Mickey and Minnie’s Runaway Railway - Disneyland

SoCalDisneyLover

Well-Known Member
The flaw in this argument is that the VQ discriminates against those who would've waited for the ride.

Out of 10k people going on a new E Ticket, who in the virtual queue would've actually cared enough to wait in a long line? You're denying tourists, die hards, and enthusiasts what was once a guaranteed shot at going on an attraction by taking away their ability to wait in line.

But don't worry, pay Disney 20 dollars per guest in your party and suddenly you can fix the problem the mouse created for their own guests. It's disgusting.
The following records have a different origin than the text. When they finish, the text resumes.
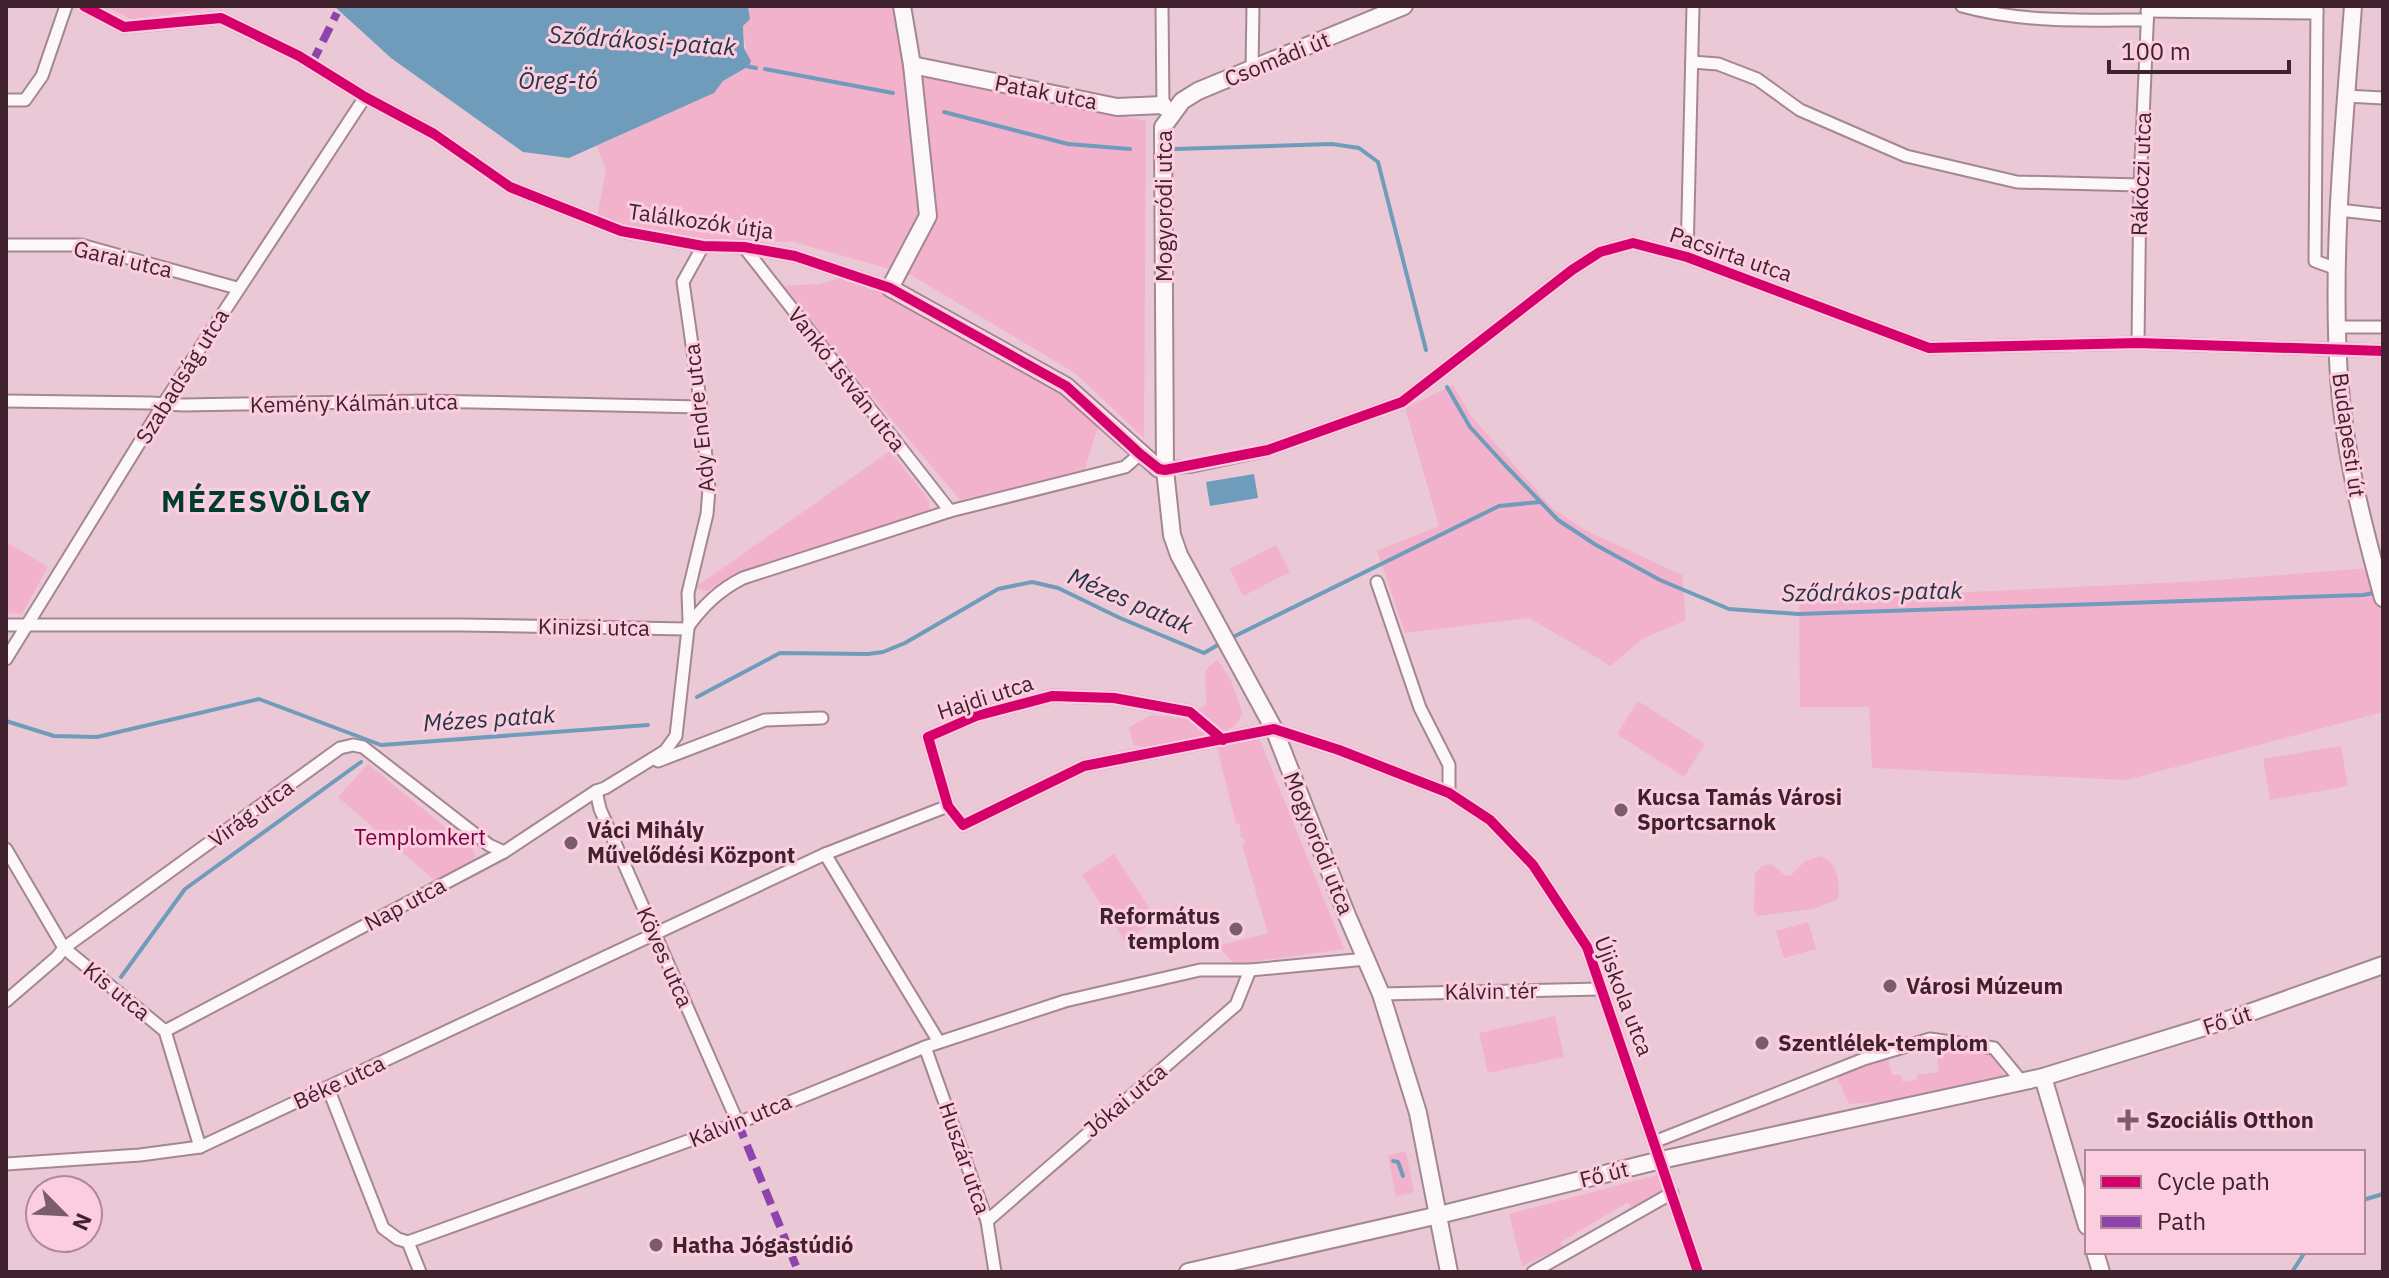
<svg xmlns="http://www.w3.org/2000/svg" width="2389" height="1278" viewBox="0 0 2389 1278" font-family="'IBM Plex Sans',sans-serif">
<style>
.green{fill:#f2b2cc}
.water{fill:#709cbb}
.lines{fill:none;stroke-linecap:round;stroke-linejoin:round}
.stream{stroke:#709cbb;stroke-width:4}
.street-casing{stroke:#a38792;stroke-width:15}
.secondary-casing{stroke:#a38792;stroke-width:20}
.street{stroke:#fcf7f9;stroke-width:11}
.secondary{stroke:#fcf7f9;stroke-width:16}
.quiet{stroke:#8e44ad;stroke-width:8;stroke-dasharray:16 8;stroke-linecap:butt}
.cycleway-casing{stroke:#fccdde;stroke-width:15}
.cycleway{stroke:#d6006c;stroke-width:10}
.poi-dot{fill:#7b5c69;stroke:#fccdde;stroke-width:3}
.labels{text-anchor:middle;stroke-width:6;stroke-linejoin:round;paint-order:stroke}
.street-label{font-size:22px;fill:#3f222e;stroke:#fccdde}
.poi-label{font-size:22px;font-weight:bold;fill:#3f222e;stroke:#fccdde;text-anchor:start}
.park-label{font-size:22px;fill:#750044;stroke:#fccdde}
.water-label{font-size:24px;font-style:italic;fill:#1e3643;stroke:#fccdde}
.district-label{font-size:30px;font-weight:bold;letter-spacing:2px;fill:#003c30;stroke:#fccdde}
</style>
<rect width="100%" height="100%" fill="#ebc8d6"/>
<!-- green -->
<g class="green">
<path d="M105,6h124l-99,13z"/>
<path d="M748,6h146l12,64 240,51 -2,317 -69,-65 -164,-98 -117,-33 -112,-3 -25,-4 -60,-18 9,-47 -9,-24 117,-53 9,-12 26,-15c-1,-14 -5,-25 -6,-40l7,-7z"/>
<path d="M842,278l48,10 170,105 38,33 -14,46 -124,28 -181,-214 40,-2z"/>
<path d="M1453,385l18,31 82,93 32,21 97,45 4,45 -44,19 -31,27 -82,-48 -124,15 -28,-82 62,-25 -34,-118z"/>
<path d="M890,451l39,49 1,13 -183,57 -17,7 -23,14 -8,-2 -2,-3z"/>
<path d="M6,542l42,25 -26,47 -16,-1z"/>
<path d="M1276,545l14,27 -47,24 -13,-27z"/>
<path d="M2383,567v145l-257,68 -254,-12 -3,-61h-69l-1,-107 405,-19z"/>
<path d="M1217,659l13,19 13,36 -9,13 -36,14 -41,8 -24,-4 -4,-18 22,-12 29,3 26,-13 -1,-34z"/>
<path d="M1638,701l67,43 -21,33 -67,-43z"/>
<path d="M1259,739l3,6 82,204 -109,15 -18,-18 51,-13 -26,-88 3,-1 -1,-6h-3l-1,-14h-4l-19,-76z"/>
<path d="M2341,746l7,40 -78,14 -7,-41z"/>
<path d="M368,764l104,85 3,5 -1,8 -36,21 -100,-86z"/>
<path d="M1114,854l43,65 -32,22 -43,-66z"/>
<path d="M1821,856c16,7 20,27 17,43l-25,10 -56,7 -3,-4 1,-39 7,-7 9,-2 14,11 5,1 15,-15z"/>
<path d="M1808,922l8,27 -32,9 -8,-27z"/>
<path d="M1555,1016l9,41 -76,16 -9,-40z"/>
<path d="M1935,1044l56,9 15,26 -100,21 -57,4 -13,-29 51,-20 5,20h9l2,7 14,-2v-5l22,-3z"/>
<path d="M1406,1151l8,41 -18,4 -8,-41z"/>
<path d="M1661,1174l6,16 -36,17 -3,-5 -67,40 2,5 -41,19 -13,-52z"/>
</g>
<!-- water -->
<g class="water">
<path d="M334,6h414l2,13 -7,7 1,22 7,13 -2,5 -26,15 -9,12 -145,65 -46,-6 -132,-94z"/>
<path d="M1254,474l4,24 -48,8 -4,-24z"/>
</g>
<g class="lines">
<!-- stream -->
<g class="stream">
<path d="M746,66l10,2"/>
<path d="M765,69l128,24"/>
<path d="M944,112l124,32 62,5"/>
<path d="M1175,149l157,-5 27,4 19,14 48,188"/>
<path d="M1447,387l23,40 34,37 54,56 38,25 64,35 69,29 69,5 565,-19 15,-3"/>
<path d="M1229,639l270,-133 41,-4"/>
<path d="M697,697l83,-44 88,1 15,-2 22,-9 93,-54 34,-7 26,6 62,30 84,35 17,-10"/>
<path d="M6,721l48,15 43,1 162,-38 122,46"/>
<path d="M382,745l266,-20"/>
<path d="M121,977l64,-88 176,-127"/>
<path d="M1393,1161l5,1 5,14"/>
<path d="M2363,1200l20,-6"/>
<path d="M2292,1272l13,-20"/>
</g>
<defs>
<g id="street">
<path d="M84,6l40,21 97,-9 78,38 66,41 69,37 76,53 111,44 82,15 41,1 51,9 95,32"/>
<path d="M1162,6l1,103"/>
<path d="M1962,6c61,17 122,14 185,14"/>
<path d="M2317,6l-2,255 22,8"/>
<path d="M2147,11l170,2"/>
<path d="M1692,62l26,2 39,15 43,31 106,46 111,26 123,3"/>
<path d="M1252,70l1,-64"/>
<path d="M2346,96l37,2"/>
<path d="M6,100h19l17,-24 24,-70"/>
<path d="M2339,210l44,5"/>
<path d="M6,245h75l156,43"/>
<path d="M744,247l206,264"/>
<path d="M1687,257l6,-251"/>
<path d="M2338,327h45"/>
<path d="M2138,343l2,-158 8,-179"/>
<path d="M6,401l145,2 32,2 242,-4 276,6"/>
<path d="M1159,469l34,-3 75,-16 134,-48 170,-132 28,-18 33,-9 54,14 242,91 209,-5 245,8"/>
<path d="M1377,582l43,126 29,57v28"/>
<path d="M6,625h457l224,4"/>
<path d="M687,628c16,-22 32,-38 56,-50l207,-67 175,-44 15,-13"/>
<path d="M6,659l158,-256 201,-306"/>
<path d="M1223,740l-33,-28 -76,-14 -62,-2 -76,20 -48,21 20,69 15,19 121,-59 190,-37 65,21 110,43 41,27 43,45 54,82 111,325"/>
<path d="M658,761l107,-41 57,-2"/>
<path d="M596,791l4,18 138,314"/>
<path d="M6,849l58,99 101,83 35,116"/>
<path d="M825,854l114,188"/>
<path d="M1381,994l219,-5"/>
<path d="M6,1001l51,-44 7,-9 276,-200 13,-3 10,2 126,98 15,7"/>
<path d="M165,1031l339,-179 92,-61 9,-3 60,-37 11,-15 13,-116 -1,-27 19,-79 2,-25 -8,-82 -18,-125 20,-36"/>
<path d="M925,1047l62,174 8,51"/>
<path d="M328,1088l55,140 15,11 10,3 330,-119 187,-76 140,-46 135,-31h50l116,-11"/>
<path d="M1654,1142l210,-83 66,-20 64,9 28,34"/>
<path d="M6,1164l134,-9 60,-8 625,-293 123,-48"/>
<path d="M987,1221l249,-216 14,-35"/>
<path d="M408,1242l12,30"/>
<path d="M1533,1272l139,-79"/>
</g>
<g id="secondary">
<path d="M902,6l10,59 16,151 -38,72 176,98 93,83"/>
<path d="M1404,6l-206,85 -16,10 -19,26 2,343 7,65 7,20 95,174 72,184 35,81 37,119 31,159"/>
<path d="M2353,6c-9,123 -22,248 -14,371 5,76 24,148 44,221"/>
<path d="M912,65l205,42 46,-2"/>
<path d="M2043,1077l44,149"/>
<path d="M2095,1252l6,20"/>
<path d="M1188,1272l251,-57 222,-55 382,-83 197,-61 143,-51"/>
</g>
</defs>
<!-- street casing -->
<use href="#street" class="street-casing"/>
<!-- secondary casing -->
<use href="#secondary" class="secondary-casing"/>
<!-- street -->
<use href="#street" class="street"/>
<!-- secondary -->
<use href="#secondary" class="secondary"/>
<!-- quiet -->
<g class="quiet">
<path d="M312,63l25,-50"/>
<path d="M738,1123l58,143"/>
</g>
<defs>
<g id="cycleway">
<path d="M84,6l40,21 97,-9 78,38 66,41 69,37 76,53 111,44 82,15 41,1 51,9 95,32 176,98 74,68 19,15 6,1 103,-20 134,-48 170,-132 28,-18 33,-9 54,14 242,91 209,-5 245,8"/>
<path d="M1223,740l-33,-28 -76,-14 -62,-2 -76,20 -48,21 20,69 15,19 121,-59 190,-37 65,21 110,43 41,27 43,45 54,82 111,325"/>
</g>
</defs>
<!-- cycleway casing -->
<use href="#cycleway" class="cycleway-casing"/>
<!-- cycleway -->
<use href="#cycleway" class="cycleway"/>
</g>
<!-- markers -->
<g class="poi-dot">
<circle cx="1621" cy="810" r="8"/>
<circle cx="571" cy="843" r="8"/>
<circle cx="1236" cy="929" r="8"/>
<circle cx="1890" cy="986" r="8"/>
<circle cx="1762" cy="1043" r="8"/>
<path d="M2124 1108h8v8h8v8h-8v8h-8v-8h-8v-8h8z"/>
<circle cx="656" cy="1245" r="8"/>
</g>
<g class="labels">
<!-- street labels -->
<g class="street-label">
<text transform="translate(1277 59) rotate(-22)" y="8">Csomádi út</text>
<text transform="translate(1046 92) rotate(11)" y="8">Patak utca</text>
<text transform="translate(2141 174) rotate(-88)" y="8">Rákóczi utca</text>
<text transform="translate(1164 206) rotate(-90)" y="8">Mogyoródi utca</text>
<text transform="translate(701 221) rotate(8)" y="8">Találkozók útja</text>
<text transform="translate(1731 254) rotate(19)" y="8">Pacsirta utca</text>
<text transform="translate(123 259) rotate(13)" y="8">Garai utca</text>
<text transform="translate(182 376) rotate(-58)" y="8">Szabadság utca</text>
<text transform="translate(847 379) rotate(52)" y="8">Vankó István utca</text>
<text transform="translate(354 403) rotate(-1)" y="8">Kemény Kálmán utca</text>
<text transform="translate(699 418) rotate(-96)" y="8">Ady Endre utca</text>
<text transform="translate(2349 435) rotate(82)" y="8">Budapesti út</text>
<text transform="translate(594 627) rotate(1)" y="8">Kinizsi utca</text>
<text transform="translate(985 697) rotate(-18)" y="8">Hajdi utca</text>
<text transform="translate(251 813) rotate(-36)" y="8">Virág utca</text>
<text transform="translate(1319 843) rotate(68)" y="8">Mogyoródi utca</text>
<text transform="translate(405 904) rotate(-28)" y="8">Nap utca</text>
<text transform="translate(665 957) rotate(66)" y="8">Köves utca</text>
<text transform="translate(117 991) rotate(39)" y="8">Kis utca</text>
<text transform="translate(1491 991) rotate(-1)" y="8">Kálvin tér</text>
<text transform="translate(1624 996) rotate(69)" y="8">Újiskola utca</text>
<text transform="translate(2227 1020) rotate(-18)" y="8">Fő út</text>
<text transform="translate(339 1082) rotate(-25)" y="8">Béke utca</text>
<text transform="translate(1125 1100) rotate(-40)" y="8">Jókai utca</text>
<text transform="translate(740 1120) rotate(-22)" y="8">Kálvin utca</text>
<text transform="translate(965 1158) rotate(71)" y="8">Huszár utca</text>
<text transform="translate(1604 1174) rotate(-14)" y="8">Fő út</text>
</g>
<!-- poi labels -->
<g class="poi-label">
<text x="1637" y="805">Kucsa Tamás Városi<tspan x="1637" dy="25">Sportcsarnok</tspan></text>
<text x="587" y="838">Váci Mihály<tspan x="587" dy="25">Művelődési Központ</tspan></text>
<text x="1220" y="924" text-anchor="end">Református<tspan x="1220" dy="25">templom</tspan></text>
<text x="1906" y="994">Városi Múzeum</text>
<text x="1778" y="1051">Szentlélek-templom</text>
<text x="2146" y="1128">Szociális Otthon</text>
<text x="672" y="1253">Hatha Jógastúdió</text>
</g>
<!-- park labels -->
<g class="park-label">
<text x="420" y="845">Templomkert</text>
</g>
<!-- water labels -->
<g class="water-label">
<text transform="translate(642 41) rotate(4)" y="8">Sződrákosi-patak</text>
<text x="558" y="89">Öreg-tó</text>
<text transform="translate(1872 592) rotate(-1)" y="8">Sződrákos-patak</text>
<text transform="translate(1130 601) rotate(23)" y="8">Mézes patak</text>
<text transform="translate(489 719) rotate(-4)" y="8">Mézes patak</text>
</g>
<!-- district labels -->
<g class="district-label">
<text x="267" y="512">MÉZESVÖLGY</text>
</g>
</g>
<!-- border -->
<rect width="2389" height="1278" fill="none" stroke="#3f222e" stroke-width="16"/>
<!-- legend -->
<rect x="2085" y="1150" width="280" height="104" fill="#fccdde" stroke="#b08998" stroke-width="2"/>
<rect x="2101" y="1176" width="40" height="12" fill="#d6006c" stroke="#b08998" stroke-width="2"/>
<text x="2157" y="1190" font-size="24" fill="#3f222e">Cycle path</text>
<rect x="2101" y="1216" width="40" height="12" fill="#8e44ad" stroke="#b08998" stroke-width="2"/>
<text x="2157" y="1230" font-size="24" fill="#3f222e">Path</text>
<!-- north arrow -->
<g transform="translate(64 1214) rotate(114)"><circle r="38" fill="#fccdde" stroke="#b08998" stroke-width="2"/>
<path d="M0-6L14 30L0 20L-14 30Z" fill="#7b5c69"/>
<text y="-12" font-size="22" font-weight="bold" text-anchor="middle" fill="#3f222e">N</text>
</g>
<!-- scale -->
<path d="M2109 60v12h180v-12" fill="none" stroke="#3f222e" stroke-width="4"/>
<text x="2121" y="60" font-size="24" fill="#3f222e" stroke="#fccdde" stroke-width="6" paint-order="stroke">100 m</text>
</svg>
I just watched Star Tours "Behind the Attraction", they said they kept the park open 3 days straight to meet demand. Disney of the present purposefully creates and profits off demand instead.
I was there. I was at UC Santa Barbara, and heard about it on the radio Friday night. A few of us got in the car, went to the park, and got on at 4:30 AM. Fun time. Took a couple of naps in the car, and I can't remember whether we went home Saturday night or Sunday morning.
 

mlayton144

Well-Known Member
It absolutely shows a biased toward repeat visitors that may only visit to see the new thing.

This is totally on point - and describes many of the posters on here - they look at through this frequent visitor lens - which I suppose is a majority of DLR visitors in general. I see why some people are POd
 

lazyboy97o

Well-Known Member
Perhaps , but is ILL that much of a barrier for new guests or someone that goes 1x per year ?
There's a forum on this board dedicated to helping people figure out Disney's various virtual queue schemes. Disney is currently operating three different schemes (Virtual Queues with Boarding Groups, Genie+ and Individual Lightning Lane) each with different rules that also change from time to time.
 

Parteecia

Well-Known Member
I went on it yesterday. Finding out if we would get on was nervewracking. At the 1 pm lottery we were group 221, estimated at 7:14 pm. By 6:45 it had stretched to 9:31 and we had given up. At 7 I checked as a joke and it was at 7:56. So we stayed. At 7:30 it was at group 220 - one away! - and went down. While we were deciding whether to wait it came back up and we got our Platinum Tickets at 7:42.

I may be easily pleased but I liked it. To me it's a solid D ticket. Yes I saw the bare ceilings but there was so much going on on the walls that my eye was quickly drawn back down . Based on what I'd read I thought the walls would be more flat but there were enough shapes for the projections. I was too busy looking around to notice which direction Goofy was facing.

To me Minnie accidentally and obliviously kicked Pluto. I was more concerned that they didn't notice he was missing and look for him.
 

celluloid

Well-Known Member
You seem to not understand human behavior.

Pretend Cosmic Rewind was standby-only. No lightning lanes, and no virtual queues.

You'd have to be up and physically IN LINE waiting to get into Epcot way before 7am, and you'd likely be standing in that line for multiple hours.

There's no queue system on the planet in which you come strolling into the park at 10:30 and wait a reasonable amount of time for a ride that popular.

There are not going to be that many people at this point at between 6 and 7am, getting into the park with that much of a wait by 8am or 9am.

Guardians of the Galaxy is not Diagon Alley nor is it Galaxy's Edge in their opening months. Get real.

In your scenario, No lightning lanes would make the standby wait even shorter.

For the ones that wanted it most, they would be there early. And then so on and so on and they would decide if the wait was worth it to them later by 10:30 or 11 if the two hour or so wait is still worth it to them. That is kind of how desire works.

I am glad you like it and it works well for you.

Being elsewhere for a long time to spend more of your day in the park with one new demand attraction was not designed for the guest. It was designed for their chance to spend more money as they spend more of their day.
 

CaptainAmerica

Premium Member
For the ones that wanted it most, they would be there early. And then so on and so on and they would decide if the wait was worth it to them later by 10:30 or 11 if the two hour or so wait is still worth it to them. That is kind of how desire works.
Let me guess. You have no children, you're able-bodied, and you're in your 20s or 30s.

I like a system where "who gets to ride" isn't determined by a test of physical (and bladder) stamina.

I went on it yesterday. Finding out if we would get on was nervewracking.
I just can't get my head around this mindset. Nervewracking, really? Over whether you will or won't get to ride a theme park ride? It's not that high stakes. If your reaction to not getting to ride something (for whatever reason... virtual queue, refurbishment, bad weather, etc.) is anything more severe than "hm, bummer, that stinks," then I think you're investing too much emotion into this whole endeavor.
 

CaptainAmerica

Premium Member
I wonder how many of the people here who are Very Upset about this are actually Disneyland cast members who are mad because Disney restricts them to the 1pm drop.